Turn the entries below into a Markdown table with the columns Row and Line, one numbered row per line, skipping any blank lines. Leave the pictures out of your table.

INFORMATION GIVEN:
....

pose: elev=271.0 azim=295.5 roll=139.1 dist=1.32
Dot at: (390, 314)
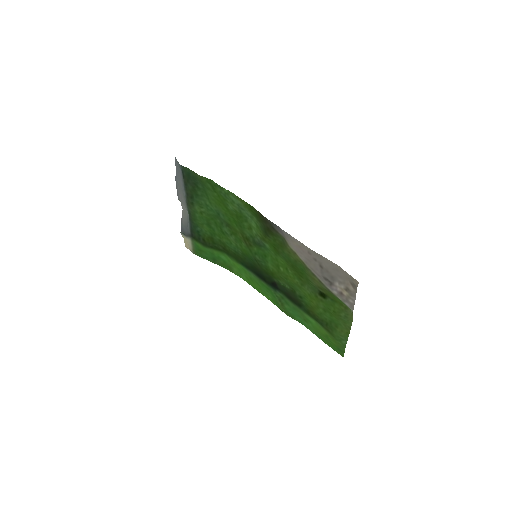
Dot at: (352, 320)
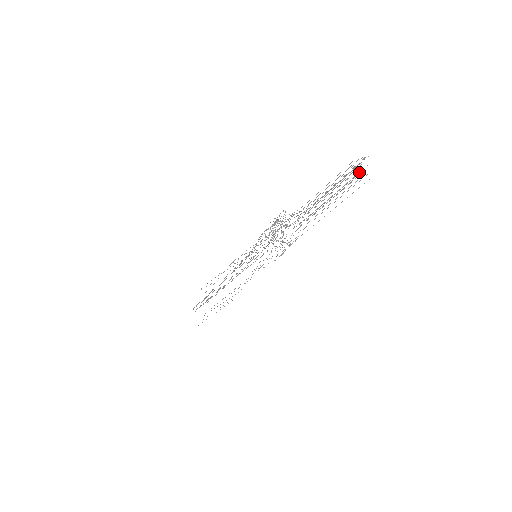
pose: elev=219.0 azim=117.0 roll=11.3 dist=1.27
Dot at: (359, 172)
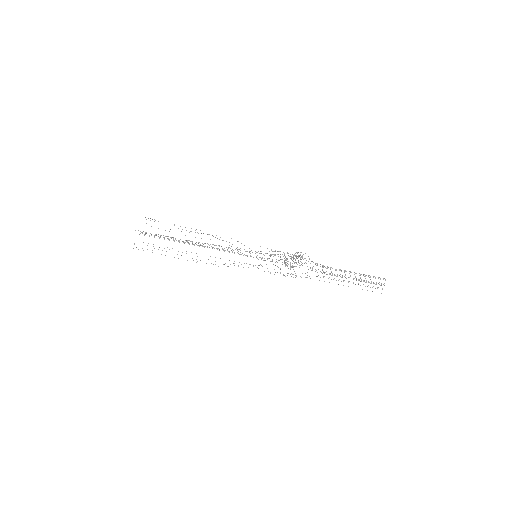
Dot at: occluded
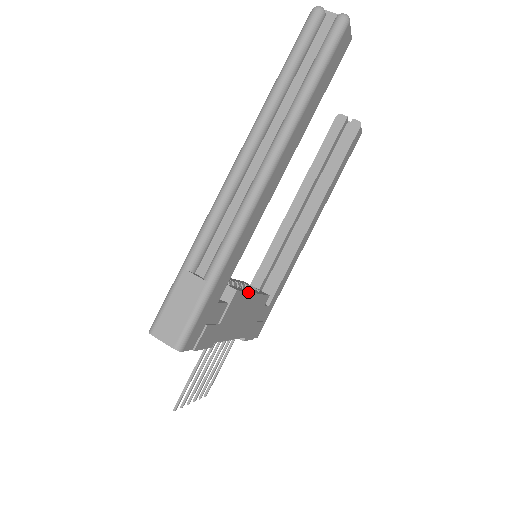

....

RIGHT ANSWER:
| Row | Line |
|---|---|
| 1 | pose: elev=271.0 azim=295.5 roll=139.1 dist=1.32 |
| 2 | Dot at: (390, 314) |
| 3 | Dot at: (352, 320) |
| 4 | pose: elev=219.0 azim=117.0 roll=11.3 dist=1.27 |
| 5 | Dot at: (359, 172) |
| 6 | Dot at: occluded |